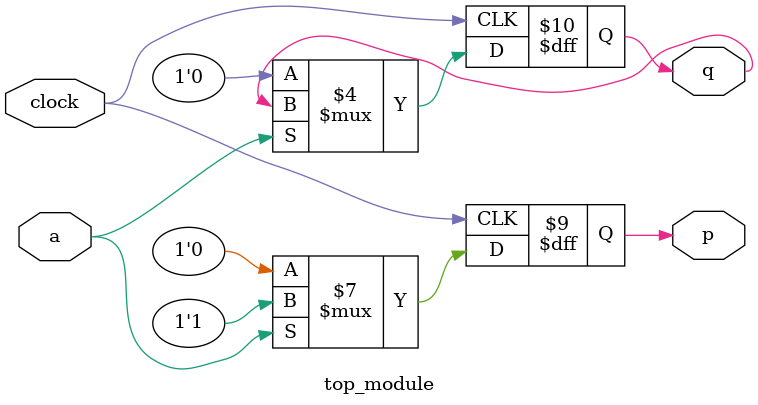
<source format=sv>
module top_module (
    input clock,
    input a, 
    output reg p,
    output reg q
);

always @(posedge clock) begin
    if (a == 0) begin
        p <= 0;
        q <= 0;
    end
    else begin
        p <= 1;
        q <= q;
    end
end

endmodule

</source>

===============

WHAT THE TASK ASKS: In the lines above, spot each one that contains the word "begin" and copy it.

ANSWER SECTION:
always @(posedge clock) begin
    if (a == 0) begin
    else begin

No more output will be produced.